There is a further hint of things to come when the story asks whether the "chosen one" might be "embroiled in fresh mysteries that will one day explode upon us all, plunging us into a new age of terror and mayhem."
Rowling has sold more than 450 million copies of the Harry Potter books -- which tell the story of the young wizard and his friends at the Hogwarts school of magic -- while they have also spawned a string of hit films and the Pottermore website.
Her latest piece is written in the form of a gossip column by Rita Skeeter of the Daily Prophet, a character from the Potter books who draws on the author's own vocal criticisms of British tabloid journalism.
In the story, Harry brings his two sons James and Albus -- last seen in the epilogue to the seventh and final instalment "Harry Potter and the Deathly Hallows" -- to see the "2014 Quidditch Cup".
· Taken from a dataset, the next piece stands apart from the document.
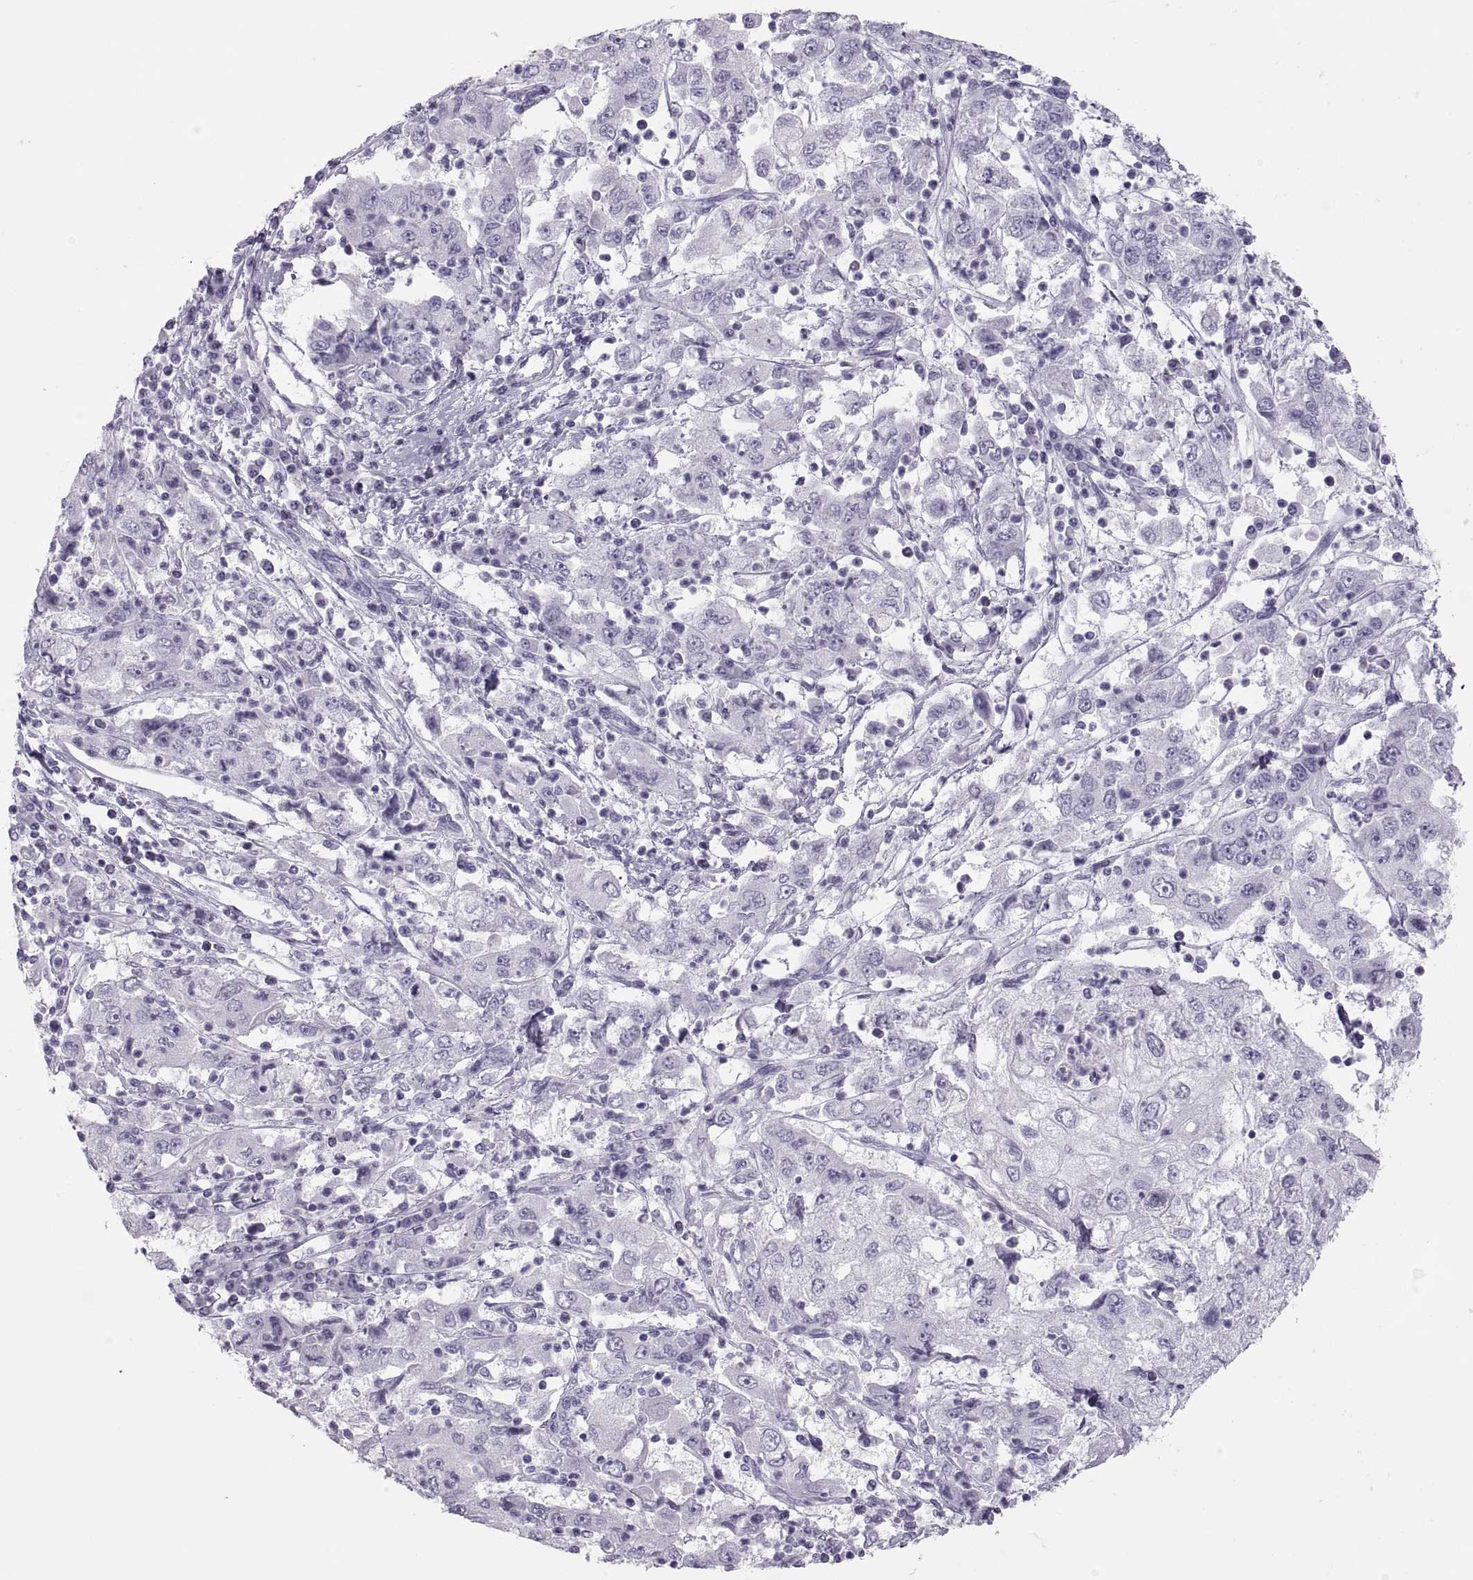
{"staining": {"intensity": "negative", "quantity": "none", "location": "none"}, "tissue": "cervical cancer", "cell_type": "Tumor cells", "image_type": "cancer", "snomed": [{"axis": "morphology", "description": "Squamous cell carcinoma, NOS"}, {"axis": "topography", "description": "Cervix"}], "caption": "High power microscopy image of an IHC photomicrograph of cervical squamous cell carcinoma, revealing no significant expression in tumor cells. (Stains: DAB (3,3'-diaminobenzidine) IHC with hematoxylin counter stain, Microscopy: brightfield microscopy at high magnification).", "gene": "SEMG1", "patient": {"sex": "female", "age": 36}}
But the story hints at problems in his marriage to Ginny, now a journalist covering the tournament, asking: "Are cracks beginning to show in a union that the Potters are determined to promote as happy?"
Meanwhile Ron Weasley -- played by actor Rupert Grint in the films -- has gone to work at the family magic shop but the columnist whispers about "mental illness".
Ron and Hermione Grainger -- played by actress Emma Watson -- also have two children in the new story, son Hugo and daughter Rose.
Hermione has enjoyed a "meteoric rise" to Deputy Head of the Department of Magical Law Enforcement but the gossipy writer asks: "Does Hermione Granger prove that a witch really can have it all? (No - look at her hair.)"
There is no sign however that Rowling has acted on her admission earlier this year that she should have married off Hermione to Harry, and that Ron and Hermione would probably have ended up in marriage counselling.
The new piece is part of a series about the Quidditch Cup -- a nod to the football World Cup in Brazil -- that are set to appear on Pottermore. The final article will be published on Friday and will see Ginny Potter cover the cup final, between Brazil and Bulgaria.
Rowling has been keeping busy since the seventh and final novel in the series was published in 2007.
She published her first adult novel, "The Casual Vacancy", to mixed reviews in 2012 and has also released two big-selling crime novels under the nom de plume Robert Galbraith.
She announced last year that she will make her screenwriting debut by penning a series of spin-off films set in the Potter world, starting with "Fantastic Beasts and Where to Find Them".